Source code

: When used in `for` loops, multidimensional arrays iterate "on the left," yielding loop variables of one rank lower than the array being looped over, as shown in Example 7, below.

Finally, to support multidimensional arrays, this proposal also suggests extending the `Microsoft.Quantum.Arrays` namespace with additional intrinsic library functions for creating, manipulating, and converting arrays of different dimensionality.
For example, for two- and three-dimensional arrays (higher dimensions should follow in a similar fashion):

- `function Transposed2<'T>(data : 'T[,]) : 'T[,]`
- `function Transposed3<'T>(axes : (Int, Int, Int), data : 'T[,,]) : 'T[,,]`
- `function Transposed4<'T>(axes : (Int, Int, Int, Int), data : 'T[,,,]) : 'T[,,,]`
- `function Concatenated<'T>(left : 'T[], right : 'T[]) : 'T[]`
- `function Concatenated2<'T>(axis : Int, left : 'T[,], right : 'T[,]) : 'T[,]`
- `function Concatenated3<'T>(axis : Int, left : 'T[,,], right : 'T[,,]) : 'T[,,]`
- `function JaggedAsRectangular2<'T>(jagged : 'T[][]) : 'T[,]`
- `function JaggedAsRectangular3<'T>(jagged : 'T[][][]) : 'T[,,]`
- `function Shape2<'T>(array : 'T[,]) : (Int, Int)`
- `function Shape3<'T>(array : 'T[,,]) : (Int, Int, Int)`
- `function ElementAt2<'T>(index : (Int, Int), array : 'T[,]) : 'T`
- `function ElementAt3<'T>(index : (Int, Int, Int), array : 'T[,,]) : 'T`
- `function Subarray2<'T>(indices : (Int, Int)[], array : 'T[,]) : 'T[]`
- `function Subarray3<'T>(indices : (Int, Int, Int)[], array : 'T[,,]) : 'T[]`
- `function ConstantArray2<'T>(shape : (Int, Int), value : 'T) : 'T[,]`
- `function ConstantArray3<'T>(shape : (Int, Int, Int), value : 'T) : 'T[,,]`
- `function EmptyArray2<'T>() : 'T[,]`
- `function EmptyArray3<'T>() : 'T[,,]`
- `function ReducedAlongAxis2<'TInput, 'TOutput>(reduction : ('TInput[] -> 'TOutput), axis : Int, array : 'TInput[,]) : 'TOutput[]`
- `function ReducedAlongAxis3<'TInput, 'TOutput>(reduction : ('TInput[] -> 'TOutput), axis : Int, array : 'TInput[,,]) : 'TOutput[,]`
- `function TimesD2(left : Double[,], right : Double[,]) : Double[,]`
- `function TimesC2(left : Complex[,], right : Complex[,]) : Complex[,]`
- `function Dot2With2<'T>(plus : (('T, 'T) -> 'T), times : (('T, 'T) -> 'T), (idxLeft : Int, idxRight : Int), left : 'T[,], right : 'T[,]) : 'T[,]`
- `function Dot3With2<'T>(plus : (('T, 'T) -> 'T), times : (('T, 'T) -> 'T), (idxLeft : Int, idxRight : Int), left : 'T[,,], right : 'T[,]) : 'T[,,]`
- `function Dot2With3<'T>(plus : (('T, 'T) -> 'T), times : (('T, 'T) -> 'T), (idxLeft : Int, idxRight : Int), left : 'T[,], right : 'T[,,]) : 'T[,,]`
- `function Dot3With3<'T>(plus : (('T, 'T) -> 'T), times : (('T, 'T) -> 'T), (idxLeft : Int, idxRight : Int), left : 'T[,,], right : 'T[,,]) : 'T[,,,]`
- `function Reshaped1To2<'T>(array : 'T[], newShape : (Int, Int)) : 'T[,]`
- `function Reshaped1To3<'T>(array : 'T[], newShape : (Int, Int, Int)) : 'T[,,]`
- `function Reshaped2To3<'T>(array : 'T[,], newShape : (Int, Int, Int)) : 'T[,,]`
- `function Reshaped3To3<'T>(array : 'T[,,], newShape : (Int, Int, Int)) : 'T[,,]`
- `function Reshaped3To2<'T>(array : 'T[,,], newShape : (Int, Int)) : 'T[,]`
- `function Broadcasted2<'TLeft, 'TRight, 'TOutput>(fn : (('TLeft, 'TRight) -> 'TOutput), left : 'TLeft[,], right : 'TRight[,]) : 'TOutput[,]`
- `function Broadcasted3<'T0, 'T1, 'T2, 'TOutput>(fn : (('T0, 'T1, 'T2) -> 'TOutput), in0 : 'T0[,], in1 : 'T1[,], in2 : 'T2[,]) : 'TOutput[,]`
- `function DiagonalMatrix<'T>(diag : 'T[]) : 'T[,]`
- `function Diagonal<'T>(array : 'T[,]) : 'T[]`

=======

» **Aim of the task**
Reproduce the listing above word for word, keeping every line and symbol unchanged.

» **Problem solution**
Source code

: When used in `for` loops, multidimensional arrays iterate "on the left," yielding loop variables of one rank lower than the array being looped over, as shown in Example 7, below.

Finally, to support multidimensional arrays, this proposal also suggests extending the `Microsoft.Quantum.Arrays` namespace with additional intrinsic library functions for creating, manipulating, and converting arrays of different dimensionality.
For example, for two- and three-dimensional arrays (higher dimensions should follow in a similar fashion):

- `function Transposed2<'T>(data : 'T[,]) : 'T[,]`
- `function Transposed3<'T>(axes : (Int, Int, Int), data : 'T[,,]) : 'T[,,]`
- `function Transposed4<'T>(axes : (Int, Int, Int, Int), data : 'T[,,,]) : 'T[,,,]`
- `function Concatenated<'T>(left : 'T[], right : 'T[]) : 'T[]`
- `function Concatenated2<'T>(axis : Int, left : 'T[,], right : 'T[,]) : 'T[,]`
- `function Concatenated3<'T>(axis : Int, left : 'T[,,], right : 'T[,,]) : 'T[,,]`
- `function JaggedAsRectangular2<'T>(jagged : 'T[][]) : 'T[,]`
- `function JaggedAsRectangular3<'T>(jagged : 'T[][][]) : 'T[,,]`
- `function Shape2<'T>(array : 'T[,]) : (Int, Int)`
- `function Shape3<'T>(array : 'T[,,]) : (Int, Int, Int)`
- `function ElementAt2<'T>(index : (Int, Int), array : 'T[,]) : 'T`
- `function ElementAt3<'T>(index : (Int, Int, Int), array : 'T[,,]) : 'T`
- `function Subarray2<'T>(indices : (Int, Int)[], array : 'T[,]) : 'T[]`
- `function Subarray3<'T>(indices : (Int, Int, Int)[], array : 'T[,,]) : 'T[]`
- `function ConstantArray2<'T>(shape : (Int, Int), value : 'T) : 'T[,]`
- `function ConstantArray3<'T>(shape : (Int, Int, Int), value : 'T) : 'T[,,]`
- `function EmptyArray2<'T>() : 'T[,]`
- `function EmptyArray3<'T>() : 'T[,,]`
- `function ReducedAlongAxis2<'TInput, 'TOutput>(reduction : ('TInput[] -> 'TOutput), axis : Int, array : 'TInput[,]) : 'TOutput[]`
- `function ReducedAlongAxis3<'TInput, 'TOutput>(reduction : ('TInput[] -> 'TOutput), axis : Int, array : 'TInput[,,]) : 'TOutput[,]`
- `function TimesD2(left : Double[,], right : Double[,]) : Double[,]`
- `function TimesC2(left : Complex[,], right : Complex[,]) : Complex[,]`
- `function Dot2With2<'T>(plus : (('T, 'T) -> 'T), times : (('T, 'T) -> 'T), (idxLeft : Int, idxRight : Int), left : 'T[,], right : 'T[,]) : 'T[,]`
- `function Dot3With2<'T>(plus : (('T, 'T) -> 'T), times : (('T, 'T) -> 'T), (idxLeft : Int, idxRight : Int), left : 'T[,,], right : 'T[,]) : 'T[,,]`
- `function Dot2With3<'T>(plus : (('T, 'T) -> 'T), times : (('T, 'T) -> 'T), (idxLeft : Int, idxRight : Int), left : 'T[,], right : 'T[,,]) : 'T[,,]`
- `function Dot3With3<'T>(plus : (('T, 'T) -> 'T), times : (('T, 'T) -> 'T), (idxLeft : Int, idxRight : Int), left : 'T[,,], right : 'T[,,]) : 'T[,,,]`
- `function Reshaped1To2<'T>(array : 'T[], newShape : (Int, Int)) : 'T[,]`
- `function Reshaped1To3<'T>(array : 'T[], newShape : (Int, Int, Int)) : 'T[,,]`
- `function Reshaped2To3<'T>(array : 'T[,], newShape : (Int, Int, Int)) : 'T[,,]`
- `function Reshaped3To3<'T>(array : 'T[,,], newShape : (Int, Int, Int)) : 'T[,,]`
- `function Reshaped3To2<'T>(array : 'T[,,], newShape : (Int, Int)) : 'T[,]`
- `function Broadcasted2<'TLeft, 'TRight, 'TOutput>(fn : (('TLeft, 'TRight) -> 'TOutput), left : 'TLeft[,], right : 'TRight[,]) : 'TOutput[,]`
- `function Broadcasted3<'T0, 'T1, 'T2, 'TOutput>(fn : (('T0, 'T1, 'T2) -> 'TOutput), in0 : 'T0[,], in1 : 'T1[,], in2 : 'T2[,]) : 'TOutput[,]`
- `function DiagonalMatrix<'T>(diag : 'T[]) : 'T[,]`
- `function Diagonal<'T>(array : 'T[,]) : 'T[]`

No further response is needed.